Empire Files: NSA Whistleblower: Government Collecting Everything You Do - andrerm
http://mediaroots.org/empire-files-nsa-whistleblower-government-collecting-everything-you-do/
======
rurban
NISS is probably NIST.

> But what about people who want to protect their privacy?

> BB: Then you invent your own encryption. And don’t pass it through [NISS?]
> because then the NSA will have it. So, you don’t use anything publicly
> because they’ve already got that.

> AM: The encryption methodologies that are available now – the NSA was
> involved in constructing themselves.

> BB: They also know the algorithms, all of them, they have the software for
> it. Because it has to run through NISS to do testing. They do the testing
> and then they approve it for public use.

> So, I say, ‘hey, if you’re talking to your little community, make your own
> encryption.’ You’re not doing this publicly, we’re just doing it amongst
> ourselves. That would cause them a real problem.

So Bill Binney's recommendation is not to publish your crypto? Security by
obscurity? You have to be pretty good at it though.
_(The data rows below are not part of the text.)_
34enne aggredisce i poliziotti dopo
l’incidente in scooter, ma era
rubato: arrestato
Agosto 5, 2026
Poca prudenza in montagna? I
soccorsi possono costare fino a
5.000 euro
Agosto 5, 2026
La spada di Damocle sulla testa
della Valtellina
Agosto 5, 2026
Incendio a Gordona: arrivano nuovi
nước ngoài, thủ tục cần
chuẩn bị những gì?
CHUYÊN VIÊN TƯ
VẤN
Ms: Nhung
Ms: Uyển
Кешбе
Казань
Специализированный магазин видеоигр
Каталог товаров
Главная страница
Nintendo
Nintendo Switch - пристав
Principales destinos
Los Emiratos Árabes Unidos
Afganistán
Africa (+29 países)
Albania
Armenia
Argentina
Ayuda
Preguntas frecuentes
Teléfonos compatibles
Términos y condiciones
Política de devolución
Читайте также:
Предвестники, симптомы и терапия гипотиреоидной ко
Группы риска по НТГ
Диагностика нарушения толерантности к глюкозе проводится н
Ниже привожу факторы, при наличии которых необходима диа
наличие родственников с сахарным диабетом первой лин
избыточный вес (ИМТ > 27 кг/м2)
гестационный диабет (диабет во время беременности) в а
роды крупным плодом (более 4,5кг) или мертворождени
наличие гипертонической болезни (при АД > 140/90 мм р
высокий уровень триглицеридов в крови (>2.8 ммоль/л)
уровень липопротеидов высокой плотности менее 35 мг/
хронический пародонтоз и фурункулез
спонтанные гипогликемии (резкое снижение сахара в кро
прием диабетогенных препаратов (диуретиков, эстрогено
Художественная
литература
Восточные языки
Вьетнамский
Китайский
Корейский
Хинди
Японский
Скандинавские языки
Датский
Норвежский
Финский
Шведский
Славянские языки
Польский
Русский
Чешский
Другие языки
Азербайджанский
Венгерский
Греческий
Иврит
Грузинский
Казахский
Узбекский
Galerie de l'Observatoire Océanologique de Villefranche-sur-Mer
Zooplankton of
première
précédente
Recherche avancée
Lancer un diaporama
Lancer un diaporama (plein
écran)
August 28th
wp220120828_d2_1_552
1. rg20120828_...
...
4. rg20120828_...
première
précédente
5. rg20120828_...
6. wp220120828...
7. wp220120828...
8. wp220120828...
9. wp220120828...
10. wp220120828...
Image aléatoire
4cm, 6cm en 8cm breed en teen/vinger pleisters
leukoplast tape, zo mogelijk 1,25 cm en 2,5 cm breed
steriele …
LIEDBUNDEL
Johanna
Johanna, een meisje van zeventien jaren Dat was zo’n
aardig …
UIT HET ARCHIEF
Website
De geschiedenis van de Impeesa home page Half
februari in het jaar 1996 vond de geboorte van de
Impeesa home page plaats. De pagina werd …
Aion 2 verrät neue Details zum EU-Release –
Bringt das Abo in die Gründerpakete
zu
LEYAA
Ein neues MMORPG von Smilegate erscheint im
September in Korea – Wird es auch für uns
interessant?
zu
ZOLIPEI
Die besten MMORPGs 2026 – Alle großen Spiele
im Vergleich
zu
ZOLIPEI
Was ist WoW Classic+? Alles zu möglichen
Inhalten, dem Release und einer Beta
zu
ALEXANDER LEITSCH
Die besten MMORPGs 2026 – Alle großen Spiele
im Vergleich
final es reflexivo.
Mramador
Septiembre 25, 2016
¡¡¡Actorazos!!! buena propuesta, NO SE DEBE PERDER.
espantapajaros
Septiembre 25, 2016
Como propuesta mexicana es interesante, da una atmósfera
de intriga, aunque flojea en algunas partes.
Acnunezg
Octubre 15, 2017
South African underground did exactly that not to get caught.

------
Pick-A-Hill2019
(Quote from article - Bill Binney ex-technical director of the NSA) "That’s
the point. This is a totalitarian based slide. This is where we’re going. I
think they’ve done it by basically generating fear in the population. The fear
that something‘s going to happen unless they do this. When in fact we knew
that was a fraud from the beginning. You don’t have to give up any privacy to
have security."